Yemeni President Ali Abdullah Saleh on Tuesday used fighter jets to strike at tribesmen who attacked government forces, the Associated Press reports.

Just a week after Saleh's eleventh hour face-heel turn in which he refused to sign the much hailed transition agreement brokered by the Gulf Cooperative Council that would see him leave office, Yemen's president has dug in and bullets are flying again.

Hamid Assem, a Yemeni tribal official, told the AP news agency that fighter jets pounded mountain villages outside the capital after anti-government tribesmen ambushed troops loyal to the embattled Saleh.

The warplanes hit the villages of Khaliqa and Massoura, located some 40 kilometres north of Sana'a, on Tuesday, according to Assem.

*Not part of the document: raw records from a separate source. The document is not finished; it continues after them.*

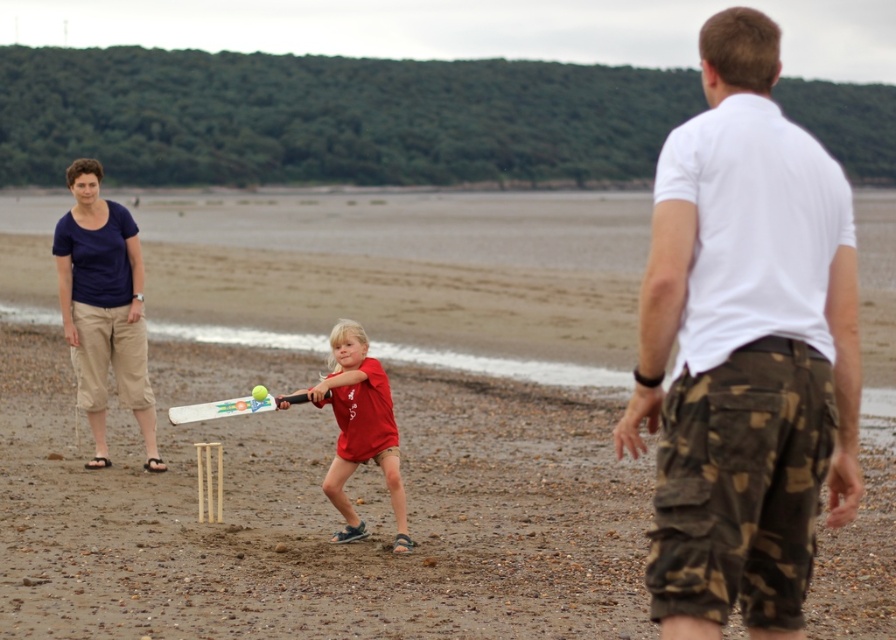
Between point (311, 216) and point (123, 346), which one is positioned behind?

Positioned behind is point (311, 216).

Is smooth sand at center positioned at the back of dark blue cotton t-shirt at left?

No, it is not.

Identify the location of smooth sand at center. This screenshot has width=896, height=640. (336, 429).

This screenshot has height=640, width=896. Identify the location of smooth sand at center. (336, 429).

Can you confirm if dark blue cotton t-shirt at left is bigger than white plastic bat at center?

Yes.

Is dark blue cotton t-shirt at left shorter than white plastic bat at center?

In fact, dark blue cotton t-shirt at left may be taller than white plastic bat at center.

The height and width of the screenshot is (640, 896). I want to click on dark blue cotton t-shirt at left, so click(102, 307).

Locate an element on the screen. Image resolution: width=896 pixels, height=640 pixels. dark blue cotton t-shirt at left is located at coordinates (102, 307).

Measure the distance between white camo shorts at right and camera.

The distance of white camo shorts at right from camera is 5.54 meters.

Is white camo shorts at right closer to the viewer compared to white plastic bat at center?

That is True.

You are a GUI agent. You are given a task and a screenshot of the screen. Output one action in this format:
    pyautogui.click(x=<x>, y=<y>)
    Task: Click on the white camo shorts at right
    The height and width of the screenshot is (640, 896).
    Given the screenshot: What is the action you would take?
    pyautogui.click(x=745, y=349)

The image size is (896, 640). Identify the location of white camo shorts at right. (745, 349).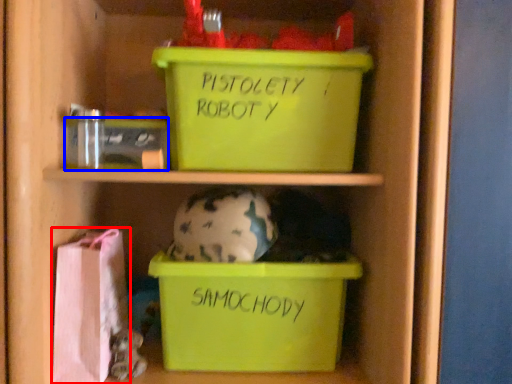
Question: Which object appears closest to the camera in this image, material (highlighted by a red box) or storage box (highlighted by a blue box)?

Choices:
 (A) material
 (B) storage box

Answer: (A)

He told the AP four tribesmen were killed and six mud brick houses were destroyed.

Assem says the airstrikes took place after members of the anti-government Mehem tribe attacked troops loyal to President Ali Abdullah Saleh.

The attack comes a day after Monday's brutal crackdown on protesters in the southern city of Tiaz.

Witnesses and medics further told AP that Yemeni security forces Monday used live-fire on protesters in a bid to break up a day-old sit-in, killing a shopkeeper and three protesters, and wounding 80.

The crackdown came a day after demonstrators, joined by striking teachers, took over a main street in the city of Taiz and set up tents.

Saleh's government says the protesters were obstructing traffic and blocking access to government offices.

Yemenis have been staging daily protests for three months calling for Saleh's ouster.